The 2007 version of the trip would take two weeks and carry a purse of $100,000 for the winner, say promoters Jim Gray of Ellsworth and Rob Phillips of Lawrence.
"We've had response from all over the United States from people interested in the ride," said Gray, owner of Drovers Mercantile, an Old West store in Ellsworth. "Dozens have said 'Yes, I want to do it.' "
Supporters say the race would promote history, horses and tourism along the trail, an important trade route before rails crisscrossed the West.
"Everybody talks about the Santa Fe Trail. They know it was an important part of history but only 1 percent can find it on the map or knows about it in person," said Dennis Latta, executive director of the New Mexico Sports Authority in Albuquerque.
The trail includes "open spaces, range cattle and antelope.... It's a horseback Iditarod, an animal Tour de France," he said.
But others are concerned about logistics and about the dark side of Aubry's ride.
"He'd ride horses to death," said Leo Oliva, a Santa Fe Trail historian and author.
"Some historians have not included him when they wrote about the brave horse rides because he'd abuse horses. To commemorate an Aubry ride creates a skepticism about the race."
Fame at what cost?
In his day, Aubry was the Dale Earnhardt of the Santa Fe Trail. He was so famous he was nicknamed the "Skimmer of the Plains." A Missouri River steamship was named the F.X. Aubry.
Aubry made a $1,000 bet he could race on horseback from Santa Fe to Independence in less than six days. His feat was unthinkable, even by today's standards.
But Aubry ruined six horses during the race. And his body was rubbed so raw from the saddle that, according to some accounts, his saddle was caked with his blood when he arrived in Missouri.
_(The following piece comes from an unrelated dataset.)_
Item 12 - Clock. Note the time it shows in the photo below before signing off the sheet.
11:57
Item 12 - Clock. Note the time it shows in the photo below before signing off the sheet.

The Santa Fe Trail Association, the group dedicated to preserving, protecting and promoting the historic trail, has discussed the race but stopped short of endorsing it.
Mike Pitel, volunteer publicity coordinator of the trail, said he thought it could be dangerous racing horses in ditches along major highways.
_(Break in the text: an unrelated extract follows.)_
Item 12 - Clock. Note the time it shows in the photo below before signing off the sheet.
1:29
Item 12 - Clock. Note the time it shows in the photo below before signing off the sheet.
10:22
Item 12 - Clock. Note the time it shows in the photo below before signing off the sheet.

"When you are riding on the inside of a right of way and it's tallgrass, you don't know if your horse is going to step on a nail or a broken beer bottle," he said.
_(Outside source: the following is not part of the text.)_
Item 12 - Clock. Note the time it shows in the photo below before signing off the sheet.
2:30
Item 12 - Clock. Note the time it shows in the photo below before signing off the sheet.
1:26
"I don't want to stand in the way of unbridled enthusiasm, but most of us are taking a wait-and-see approach to see how far this gets."
In the long run, he said, he hopes the race is a success.
"If it is, it will have a ripple effect on public awareness of the national historical trail."
21st century race
Gray said it's unfair for 21st century people to criticize the culture of the 19th century.
"We are not running horses in the same manner," he said. "We are not playing that game. Others can play it all they want to. We are having a horse race that is well taken care of.... And we are honoring Aubry because he was a man honored in his own time."
"The story of Francis Aubry is representative of the hundreds of people who just set out to accomplish something on the wide open plains," he added.
The race will be run by the standards of the American Endurance Ride Conference, which has been conducting endurance rides since the mid-1970s, Gray said. Competitors often race 100 miles a day, and typically those rides have 300 to 400 horses and riders.
The race would be run in segments, with teams using three or four horses per leg.
"We are talking about world-class, experienced riders," Gray said. "These are people who take care of their horses. There are veterinary checks at every point along the way. The guy you need to be worrying about is the fellow on the saddle. He's got to make the race all 800 miles. The horse only makes a portion of that."
The race would roughly follow U.S. 56 through northeastern New Mexico, the Oklahoma Panhandle and the length of Kansas.
Each night, the competitors would rest in a portable 50-acre race village, set up every 50 to 80 miles along the trail.
The most resistance to the race, Phillips said, "is from people who don't understand what the magnitude of the event this is going to be.
"We are doing this to show the Wild West is alive and well," said Phillips, owner of Free State Farm in Lawrence. "There's a lot of interest in it. Here, the Santa Fe Trail is our stage and the world is our audience."